Die Konferenz von Jalta, auf der die Nachkriegswelt begann

Der 4. Februar 1945. Mit der Niederlage Deutschlands im Visier kamen die Führer der Alliierten zu einem historischen Gipfel zusammen, um zu besprechen, was als nächstes kommen würde. Die Gründung der Vereinten Nationen war Teil des Plans. Samen des Kalten Krieges zu säen war nicht.
Dieses Bild ging diese Woche vor 75 Jahren um die Welt. Der britische Premierminister Winston Churchill, der US-Präsident Franklin D. Roosevelt und der Sowjet Josef Stalin saßen sich im Krim-Ferienort Jalta entschlossen auf den Schultern. In ihren Mänteln und ihrer eigenen Rüstung gegen die winterliche Kälte blicken sie ernst in die Kamera.
Die Szene sollte die Einheit zwischen den drei alliierten Großmächten zeigen. Und es schien einen Blick auf einen dauerhaften Frieden nach dem Zweiten Weltkrieg zu werfen, den das nationalsozialistische Deutschland ausgelöst hatte.
Die Sowjets veranstalteten ab dem 4. Februar 1945 die einwöchige Konferenz von Jalta auf der Krim im Livadia-Palast. Die “Großen Drei” trafen sich zu Gesprächen in den letzten Phasen des Krieges in Europa. Das “Tausendjährige Reich”, das Adolf Hitler so prunkvoll versprochen hatte, war Wochen vor dem Vergessen.

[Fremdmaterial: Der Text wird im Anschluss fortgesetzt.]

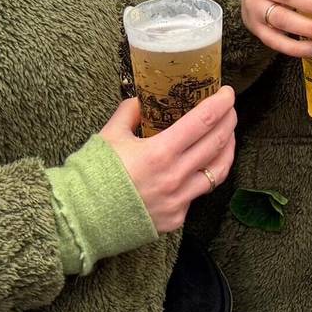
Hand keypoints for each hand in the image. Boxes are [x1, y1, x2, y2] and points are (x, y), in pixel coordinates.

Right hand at [99, 86, 236, 232]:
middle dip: (229, 122)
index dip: (220, 104)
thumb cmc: (93, 174)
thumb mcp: (110, 134)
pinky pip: (198, 194)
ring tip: (227, 136)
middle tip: (230, 109)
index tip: (227, 93)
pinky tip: (202, 166)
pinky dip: (203, 176)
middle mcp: (175, 177)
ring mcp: (179, 201)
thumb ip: (130, 112)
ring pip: (218, 172)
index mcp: (160, 152)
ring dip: (227, 150)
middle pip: (217, 143)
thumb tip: (142, 100)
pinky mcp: (176, 218)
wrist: (81, 218)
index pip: (203, 121)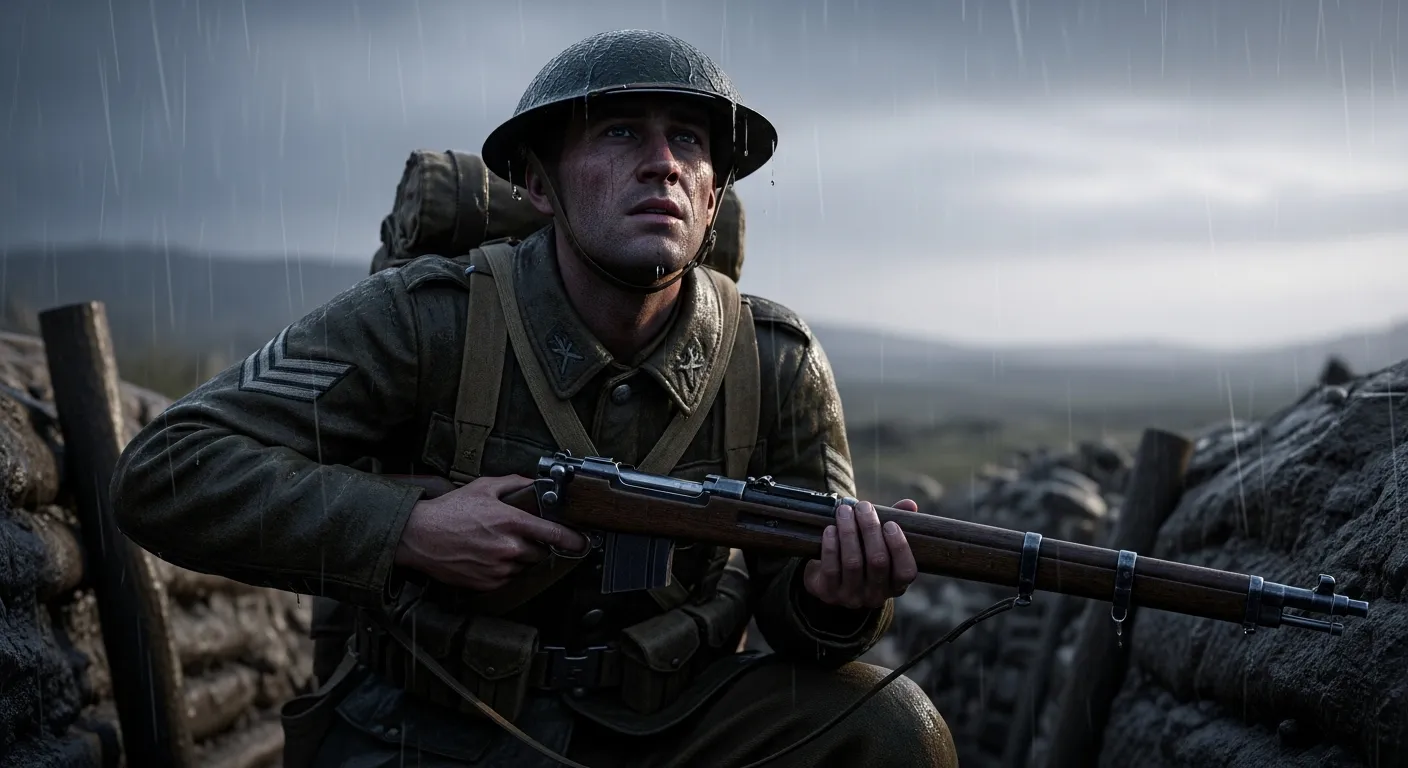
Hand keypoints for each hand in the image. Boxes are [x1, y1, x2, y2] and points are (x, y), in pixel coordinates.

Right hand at [393, 474, 590, 591]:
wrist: (419, 537)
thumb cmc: (448, 512)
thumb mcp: (482, 488)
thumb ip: (512, 484)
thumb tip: (532, 483)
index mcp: (511, 522)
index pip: (554, 534)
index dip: (573, 540)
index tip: (582, 543)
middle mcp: (508, 547)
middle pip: (541, 553)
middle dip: (536, 546)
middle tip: (517, 537)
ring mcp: (498, 568)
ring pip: (524, 567)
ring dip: (518, 559)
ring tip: (496, 546)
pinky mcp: (488, 583)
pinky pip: (508, 579)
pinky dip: (503, 570)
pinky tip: (487, 557)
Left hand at [802, 499, 918, 609]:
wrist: (827, 579)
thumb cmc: (861, 555)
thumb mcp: (879, 543)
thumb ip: (896, 525)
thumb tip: (910, 504)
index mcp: (895, 585)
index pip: (906, 571)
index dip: (899, 547)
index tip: (890, 523)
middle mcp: (876, 596)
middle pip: (877, 561)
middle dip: (870, 529)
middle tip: (863, 507)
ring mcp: (852, 597)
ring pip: (853, 563)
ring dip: (848, 532)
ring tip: (844, 511)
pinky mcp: (829, 594)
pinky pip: (831, 569)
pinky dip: (831, 546)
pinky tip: (830, 529)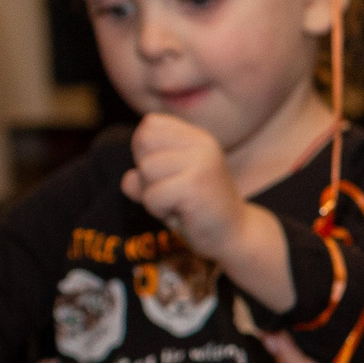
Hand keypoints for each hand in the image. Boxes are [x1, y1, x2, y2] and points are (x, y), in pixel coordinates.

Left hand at [123, 113, 249, 256]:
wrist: (234, 236)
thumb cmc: (197, 210)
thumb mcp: (166, 185)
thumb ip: (142, 176)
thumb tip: (128, 181)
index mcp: (198, 138)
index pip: (150, 125)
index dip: (146, 152)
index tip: (169, 174)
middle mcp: (202, 144)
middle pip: (143, 142)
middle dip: (147, 173)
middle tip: (173, 192)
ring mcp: (201, 163)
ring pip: (145, 169)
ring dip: (152, 194)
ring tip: (178, 204)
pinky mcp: (195, 186)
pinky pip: (151, 195)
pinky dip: (159, 210)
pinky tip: (183, 215)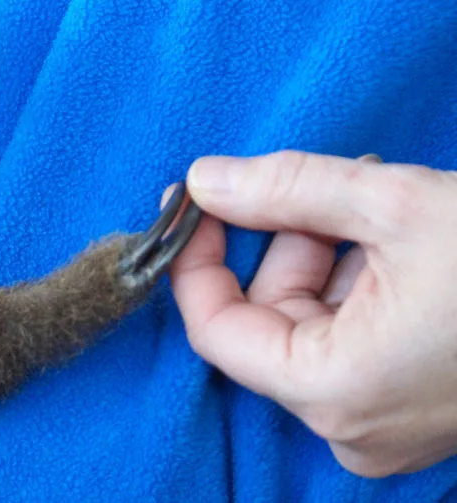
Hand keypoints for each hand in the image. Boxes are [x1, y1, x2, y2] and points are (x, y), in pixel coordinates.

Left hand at [168, 150, 456, 477]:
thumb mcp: (392, 202)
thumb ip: (284, 188)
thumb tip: (204, 179)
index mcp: (335, 390)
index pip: (214, 328)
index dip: (194, 260)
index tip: (192, 204)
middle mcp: (351, 426)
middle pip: (265, 322)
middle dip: (281, 243)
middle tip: (318, 186)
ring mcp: (384, 426)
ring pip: (309, 327)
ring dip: (325, 256)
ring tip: (375, 204)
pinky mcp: (413, 412)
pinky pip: (351, 343)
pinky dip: (357, 285)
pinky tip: (397, 241)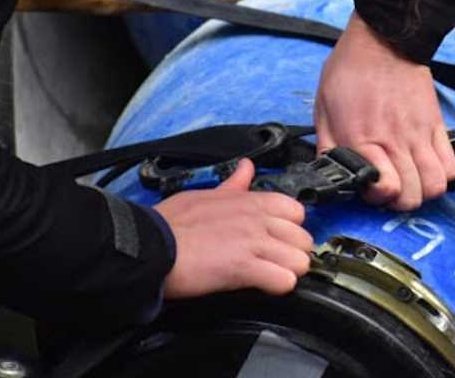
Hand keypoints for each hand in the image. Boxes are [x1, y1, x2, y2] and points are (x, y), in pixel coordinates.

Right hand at [153, 160, 312, 298]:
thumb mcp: (206, 194)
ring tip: (270, 276)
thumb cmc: (171, 223)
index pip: (297, 211)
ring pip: (300, 261)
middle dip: (293, 254)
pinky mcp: (244, 268)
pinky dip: (278, 287)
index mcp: (251, 201)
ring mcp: (254, 243)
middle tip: (274, 262)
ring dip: (288, 272)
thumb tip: (246, 167)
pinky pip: (284, 281)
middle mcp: (258, 220)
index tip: (278, 239)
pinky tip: (264, 286)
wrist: (150, 247)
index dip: (290, 229)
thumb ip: (233, 184)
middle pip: (304, 239)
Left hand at [314, 12, 454, 210]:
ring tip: (410, 180)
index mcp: (363, 139)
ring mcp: (420, 134)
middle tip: (390, 188)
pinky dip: (442, 174)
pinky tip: (426, 166)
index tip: (370, 188)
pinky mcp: (436, 125)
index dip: (377, 198)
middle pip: (413, 197)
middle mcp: (395, 141)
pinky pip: (451, 165)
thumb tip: (332, 175)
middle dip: (400, 201)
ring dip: (423, 191)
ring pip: (436, 185)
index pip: (385, 190)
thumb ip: (328, 147)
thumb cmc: (349, 72)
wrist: (384, 40)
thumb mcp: (323, 110)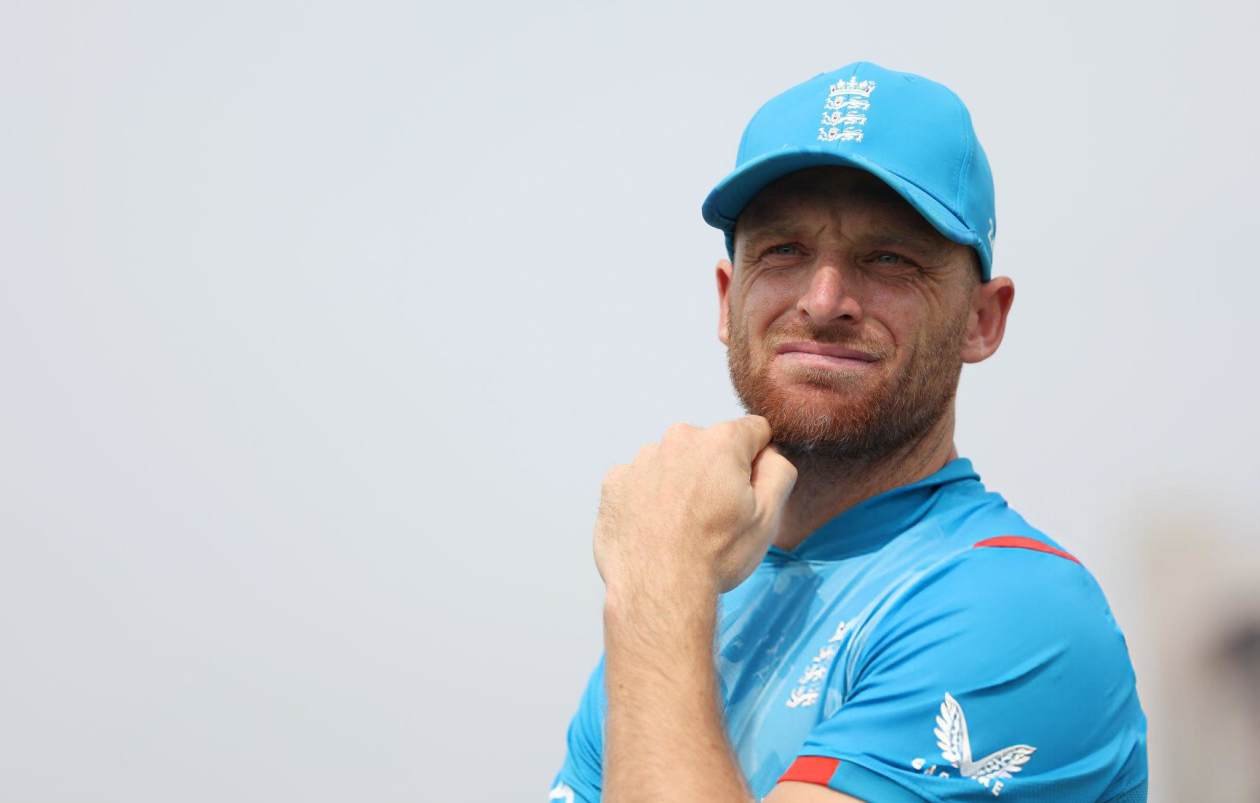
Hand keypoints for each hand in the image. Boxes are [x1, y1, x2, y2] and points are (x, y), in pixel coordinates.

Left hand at [593, 415, 797, 598]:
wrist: (657, 588)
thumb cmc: (715, 555)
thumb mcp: (769, 516)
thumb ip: (779, 470)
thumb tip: (769, 454)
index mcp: (721, 442)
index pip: (754, 431)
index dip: (757, 462)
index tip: (747, 493)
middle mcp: (678, 439)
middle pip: (709, 446)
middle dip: (715, 472)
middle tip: (714, 517)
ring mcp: (642, 459)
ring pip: (673, 463)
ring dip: (680, 484)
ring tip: (680, 527)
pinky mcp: (615, 482)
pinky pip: (640, 481)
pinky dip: (647, 498)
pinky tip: (654, 527)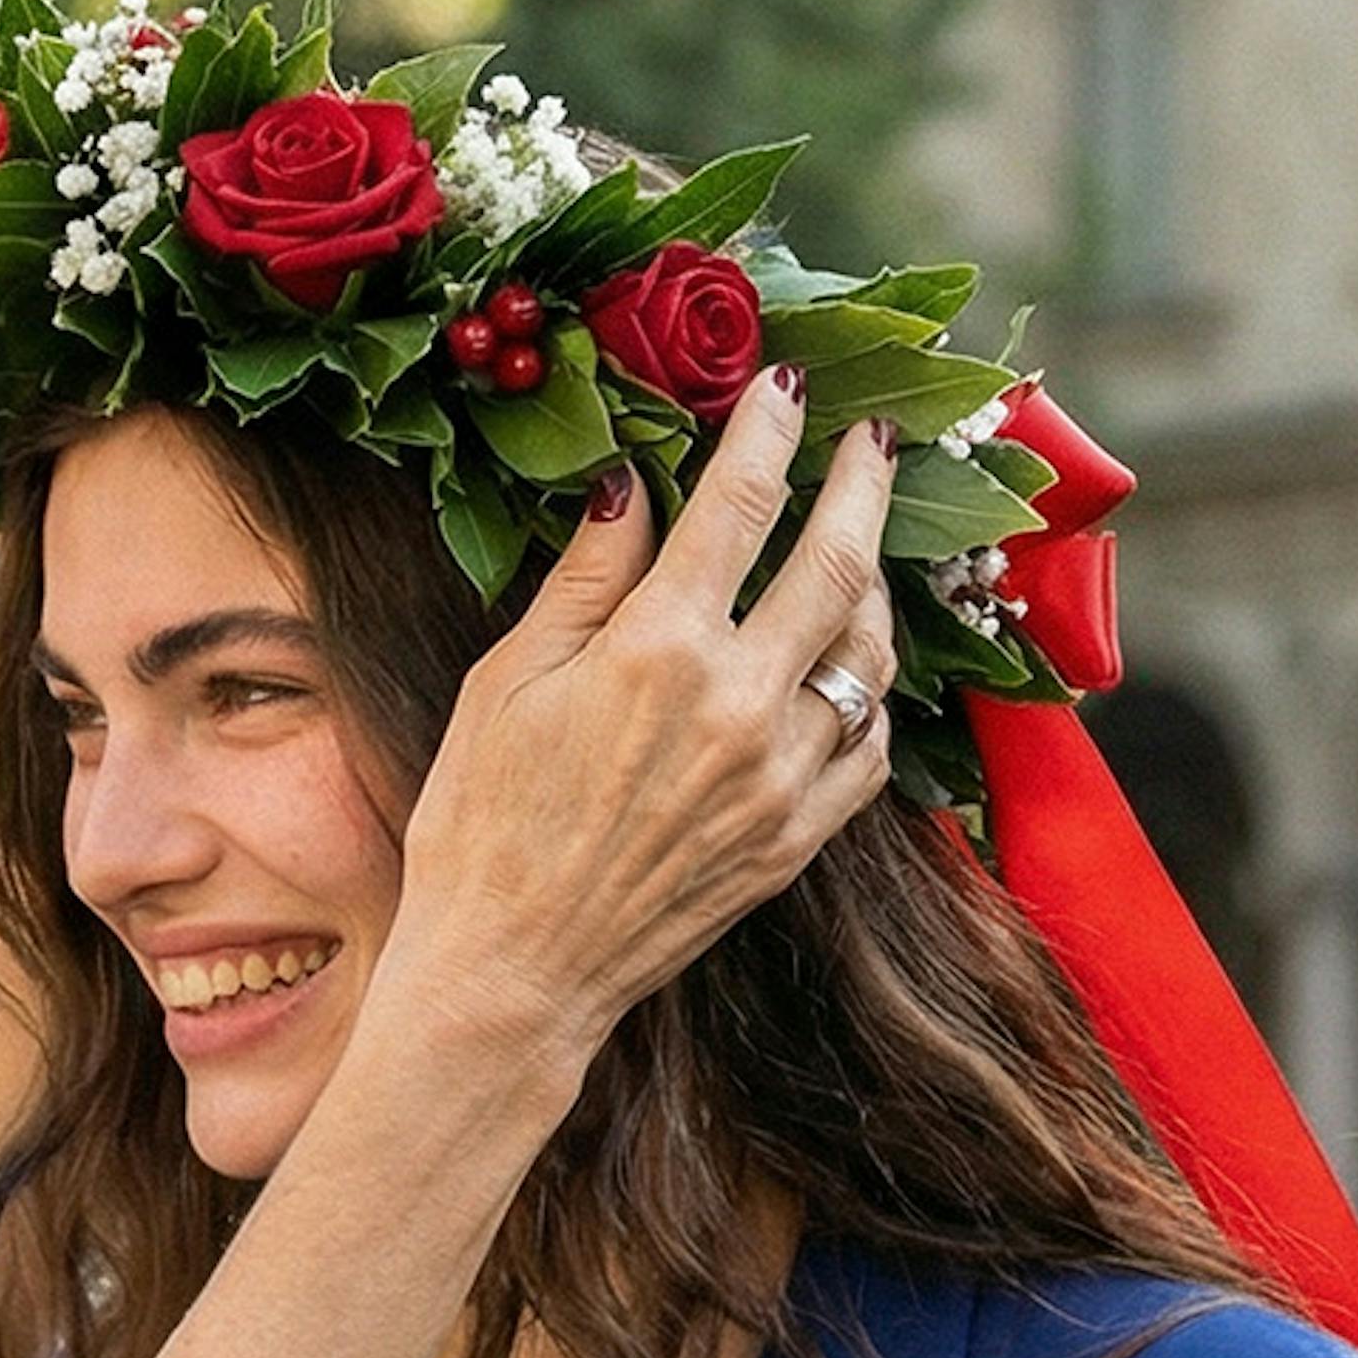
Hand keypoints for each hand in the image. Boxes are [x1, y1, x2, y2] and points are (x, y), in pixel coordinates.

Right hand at [358, 373, 900, 1134]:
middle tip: (871, 438)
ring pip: (870, 656)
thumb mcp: (508, 682)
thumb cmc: (480, 828)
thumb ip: (586, 577)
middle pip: (837, 561)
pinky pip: (868, 751)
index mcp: (659, 652)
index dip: (768, 428)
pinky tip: (848, 671)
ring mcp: (780, 780)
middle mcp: (739, 707)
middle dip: (860, 482)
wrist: (511, 975)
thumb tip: (633, 483)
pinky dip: (869, 698)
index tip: (785, 381)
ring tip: (861, 553)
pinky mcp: (794, 843)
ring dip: (877, 588)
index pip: (740, 502)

Im Februar näherten sich US-amerikanische und britische Truppen dem Rhein im Westen, während die Rote Armee im Osten, etwas mehr als 100 Kilometer von Berlin entfernt, auf die Oder zusteuerte. Hitler ließ seine Truppen kämpfen, bis die Hauptstadt blutgetränkt war und schließlich am 30. April Selbstmord in seinem Bunker begangen hatte. Knapp eine Woche später folgte die offizielle Kapitulation Deutschlands.